The Trans-Pacific Partnership Agreement: Exacerbation of Inequality for Patients with Serious Mental Illness

Negotiations for the Trans-Pacific Partnership Agreement (TPP) in 2014 sparked considerable concern and debate about its possible impacts on public health. The negotiations involved a diverse set of 12 countries from around the Pacific Rim: Australia, Brunei, Canada, Chile, Japan, Malaysia, Mexico, New Zealand, Peru, Singapore, Vietnam and the United States. Leaked documents from the negotiations suggested that the TPP could have a potential negative impact on equitable access to medicines and public health regulation.
A journal article in the Australian & New Zealand Journal of Psychiatry by Erik Monasterio and Deborah Gleeson considers the likely impacts of the TPP on access to healthcare and public health initiatives to improve the health and lifespan of patients suffering from serious mental illness (SMI). SMI includes schizophrenia and related disorders, bipolar disorder, depressive disorder, neurotic disorder and substance abuse disorder.
The authors explain that premature mortality and physical health disparity are associated with SMI, as well as SMI’s link to obesity and tobacco and alcohol use. According to the article, people with SMI also have diminished access to quality treatment for physical disorders. Provisions that were being negotiated in the TPP included investor-state dispute settlements, requirements that would make it more difficult for governments to introduce innovative health policies and provisions that would expand monopolies on medicines and reduce cost-constrainment capacities of regulatory bodies. Overall, the TPP had the potential to impact the health of people with SMI by constraining tobacco, alcohol and food regulations and reducing access to medicines.

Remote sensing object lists
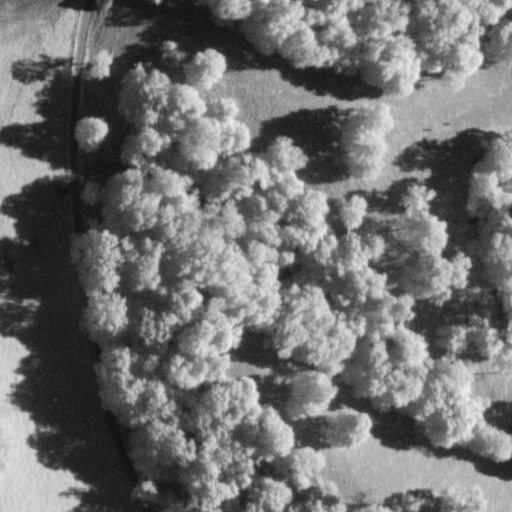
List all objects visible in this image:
road: (131, 259)
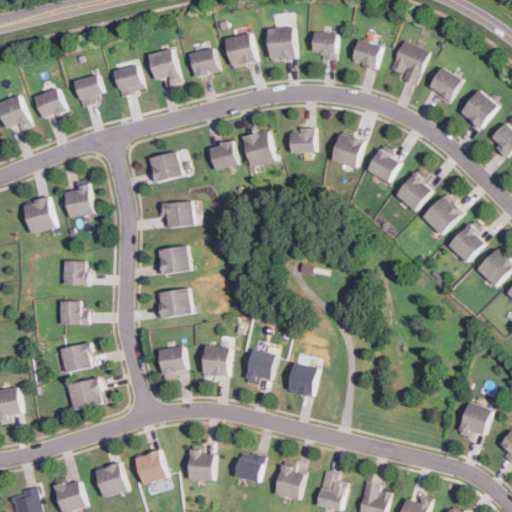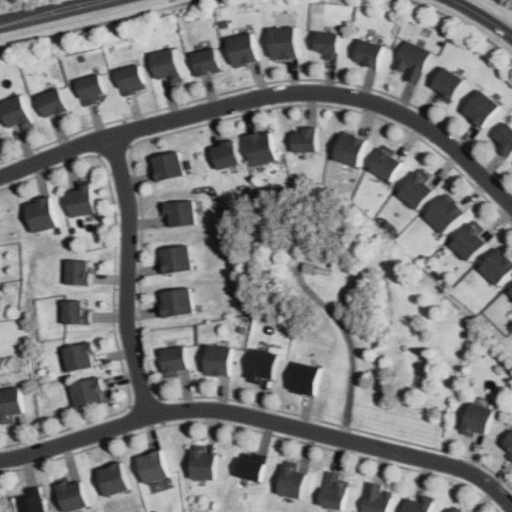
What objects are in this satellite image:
road: (259, 1)
road: (256, 7)
building: (285, 42)
building: (285, 43)
building: (328, 44)
building: (329, 44)
building: (203, 46)
building: (245, 49)
building: (245, 50)
building: (370, 53)
building: (370, 54)
building: (413, 60)
building: (413, 61)
building: (208, 62)
building: (208, 62)
building: (169, 65)
building: (169, 66)
building: (132, 80)
building: (132, 80)
road: (267, 83)
building: (448, 84)
building: (449, 84)
building: (92, 89)
building: (92, 89)
building: (53, 102)
building: (53, 103)
building: (482, 108)
building: (482, 108)
building: (17, 112)
building: (17, 112)
building: (505, 138)
building: (505, 138)
building: (307, 139)
building: (307, 140)
road: (124, 145)
building: (263, 148)
building: (263, 148)
building: (352, 148)
building: (352, 150)
building: (226, 154)
building: (226, 155)
building: (388, 163)
building: (387, 165)
building: (167, 166)
building: (168, 166)
road: (473, 183)
building: (418, 189)
building: (420, 189)
building: (82, 199)
building: (82, 201)
building: (179, 212)
building: (177, 213)
building: (447, 213)
building: (42, 214)
building: (43, 214)
building: (447, 214)
building: (471, 241)
building: (472, 241)
building: (176, 259)
building: (177, 259)
building: (499, 266)
building: (499, 266)
road: (380, 269)
building: (79, 272)
building: (79, 273)
road: (126, 276)
road: (9, 291)
building: (511, 292)
building: (511, 292)
road: (113, 294)
building: (177, 302)
building: (177, 302)
building: (76, 312)
building: (76, 313)
road: (349, 345)
building: (80, 356)
building: (81, 357)
building: (175, 360)
building: (219, 360)
building: (219, 360)
building: (175, 361)
building: (263, 365)
building: (264, 365)
building: (306, 378)
building: (306, 378)
building: (89, 392)
building: (89, 393)
road: (156, 399)
building: (10, 404)
building: (11, 404)
building: (479, 419)
building: (479, 419)
road: (255, 431)
building: (509, 446)
building: (509, 446)
building: (204, 463)
building: (205, 465)
building: (153, 466)
building: (154, 466)
building: (252, 466)
building: (252, 467)
building: (114, 479)
building: (114, 479)
building: (293, 480)
building: (293, 481)
building: (335, 491)
building: (335, 491)
building: (72, 495)
building: (73, 495)
building: (377, 498)
building: (378, 498)
building: (30, 500)
building: (31, 500)
building: (421, 504)
building: (419, 505)
building: (456, 509)
building: (456, 510)
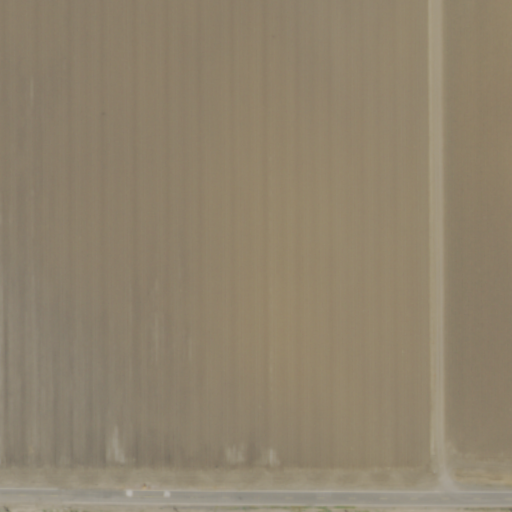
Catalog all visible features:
road: (439, 247)
road: (256, 494)
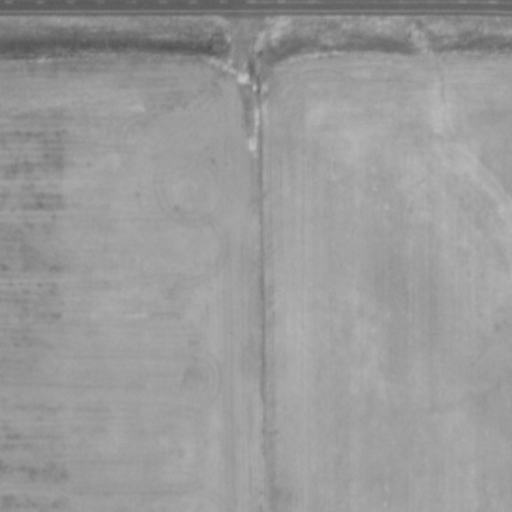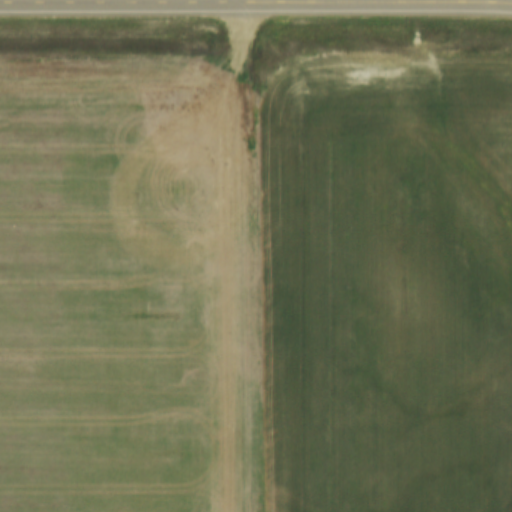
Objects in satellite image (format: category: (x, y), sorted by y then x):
road: (256, 4)
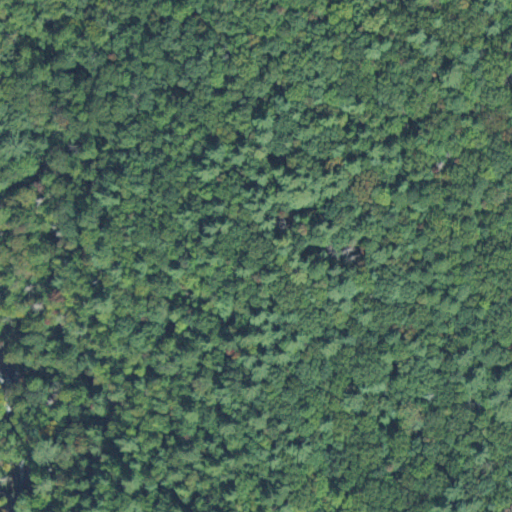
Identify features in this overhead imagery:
river: (19, 436)
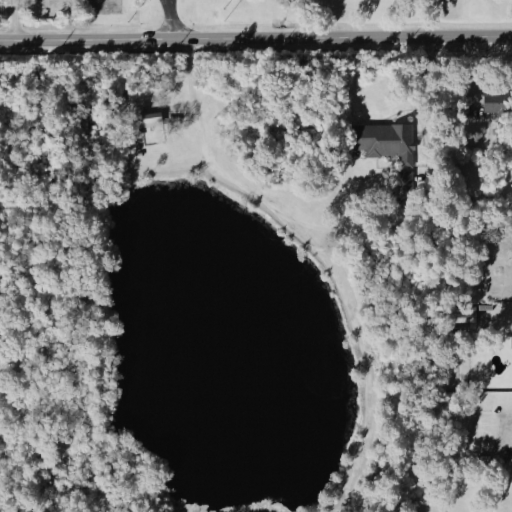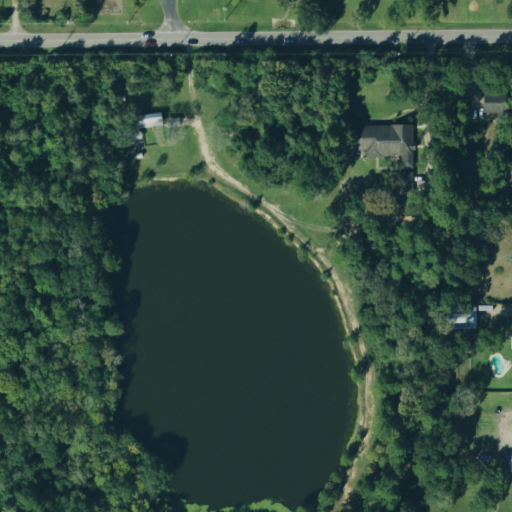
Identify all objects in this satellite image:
road: (170, 6)
road: (16, 19)
road: (256, 37)
road: (422, 89)
building: (484, 105)
building: (146, 122)
road: (292, 212)
building: (461, 320)
road: (506, 443)
building: (509, 464)
building: (510, 465)
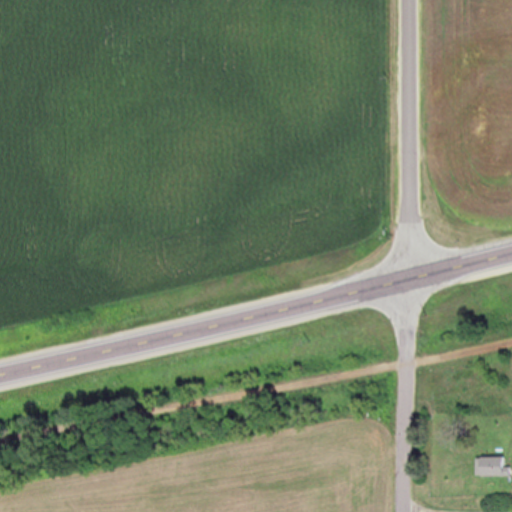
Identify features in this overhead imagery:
road: (408, 139)
road: (256, 315)
road: (256, 394)
road: (403, 394)
building: (485, 471)
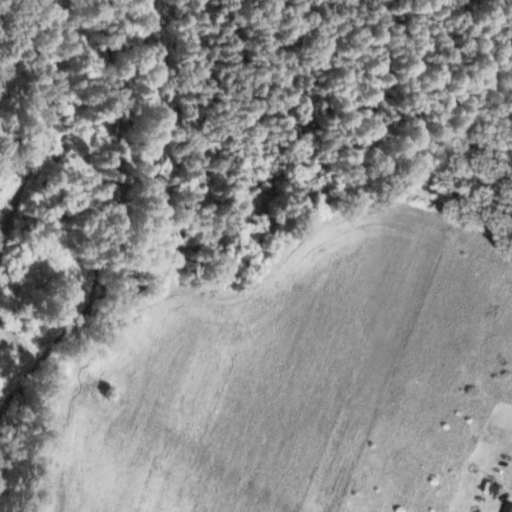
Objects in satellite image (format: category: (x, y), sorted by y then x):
building: (508, 507)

Work instructions: According to the text on the TPP and serious mental illness, which 12 countries took part in the negotiations? The records have no connection to the text.

Solution to the problem: Australia, Brunei, Canada, Chile, Japan, Malaysia, Mexico, New Zealand, Peru, Singapore, Vietnam and the United States.